Two lines in the listing below mark the span: one contains "internasional ini bagi" and one contains "Dvigubas duonos bandelių". Reproduce both of them and everything between, exactly.
******
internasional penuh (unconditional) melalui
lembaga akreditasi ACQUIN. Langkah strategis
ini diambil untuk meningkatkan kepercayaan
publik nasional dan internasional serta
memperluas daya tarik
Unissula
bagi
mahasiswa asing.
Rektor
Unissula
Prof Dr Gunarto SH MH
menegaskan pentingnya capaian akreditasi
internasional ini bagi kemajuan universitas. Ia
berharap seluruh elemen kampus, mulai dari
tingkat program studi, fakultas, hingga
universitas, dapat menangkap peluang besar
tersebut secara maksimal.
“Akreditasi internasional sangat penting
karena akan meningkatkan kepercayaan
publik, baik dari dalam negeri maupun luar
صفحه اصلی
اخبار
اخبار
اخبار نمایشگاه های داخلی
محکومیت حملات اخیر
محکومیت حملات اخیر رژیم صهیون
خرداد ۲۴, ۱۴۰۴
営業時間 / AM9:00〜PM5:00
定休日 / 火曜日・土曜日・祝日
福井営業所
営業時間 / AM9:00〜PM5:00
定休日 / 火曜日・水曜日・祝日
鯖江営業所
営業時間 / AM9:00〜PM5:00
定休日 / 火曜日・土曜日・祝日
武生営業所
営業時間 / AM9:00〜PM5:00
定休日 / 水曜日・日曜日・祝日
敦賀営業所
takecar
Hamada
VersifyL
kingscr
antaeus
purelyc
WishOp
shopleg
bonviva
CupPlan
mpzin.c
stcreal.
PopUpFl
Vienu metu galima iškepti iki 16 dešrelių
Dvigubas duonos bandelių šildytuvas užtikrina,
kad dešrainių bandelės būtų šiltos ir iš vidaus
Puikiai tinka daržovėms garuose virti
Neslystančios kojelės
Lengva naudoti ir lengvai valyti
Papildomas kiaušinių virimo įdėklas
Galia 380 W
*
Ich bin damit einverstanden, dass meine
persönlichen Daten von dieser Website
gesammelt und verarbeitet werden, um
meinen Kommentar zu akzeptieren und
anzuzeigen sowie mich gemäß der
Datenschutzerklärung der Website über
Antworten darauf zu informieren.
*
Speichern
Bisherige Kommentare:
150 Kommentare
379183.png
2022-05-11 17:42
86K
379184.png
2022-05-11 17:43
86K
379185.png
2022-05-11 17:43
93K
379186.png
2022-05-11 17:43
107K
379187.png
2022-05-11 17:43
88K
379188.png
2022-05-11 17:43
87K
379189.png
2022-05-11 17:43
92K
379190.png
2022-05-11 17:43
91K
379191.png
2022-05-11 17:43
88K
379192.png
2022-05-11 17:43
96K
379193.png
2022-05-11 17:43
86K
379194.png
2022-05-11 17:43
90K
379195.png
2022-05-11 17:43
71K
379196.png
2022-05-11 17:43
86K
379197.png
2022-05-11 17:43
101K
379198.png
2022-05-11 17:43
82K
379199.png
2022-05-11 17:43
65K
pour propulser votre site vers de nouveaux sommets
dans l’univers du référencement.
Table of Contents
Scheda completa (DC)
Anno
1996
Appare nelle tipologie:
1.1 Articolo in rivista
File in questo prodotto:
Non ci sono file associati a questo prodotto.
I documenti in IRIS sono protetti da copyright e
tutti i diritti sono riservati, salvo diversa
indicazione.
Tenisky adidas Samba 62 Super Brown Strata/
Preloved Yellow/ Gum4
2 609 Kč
******
Problem solution
internasional ini bagi kemajuan universitas. Ia
berharap seluruh elemen kampus, mulai dari
tingkat program studi, fakultas, hingga
universitas, dapat menangkap peluang besar
tersebut secara maksimal.
“Akreditasi internasional sangat penting
karena akan meningkatkan kepercayaan
publik, baik dari dalam negeri maupun luar
صفحه اصلی
اخبار
اخبار
اخبار نمایشگاه های داخلی
محکومیت حملات اخیر
محکومیت حملات اخیر رژیم صهیون
خرداد ۲۴, ۱۴۰۴
営業時間 / AM9:00〜PM5:00
定休日 / 火曜日・土曜日・祝日
福井営業所
営業時間 / AM9:00〜PM5:00
定休日 / 火曜日・水曜日・祝日
鯖江営業所
営業時間 / AM9:00〜PM5:00
定休日 / 火曜日・土曜日・祝日
武生営業所
営業時間 / AM9:00〜PM5:00
定休日 / 水曜日・日曜日・祝日
敦賀営業所
takecar
Hamada
VersifyL
kingscr
antaeus
purelyc
WishOp
shopleg
bonviva
CupPlan
mpzin.c
stcreal.
PopUpFl
Vienu metu galima iškepti iki 16 dešrelių
Dvigubas duonos bandelių šildytuvas užtikrina,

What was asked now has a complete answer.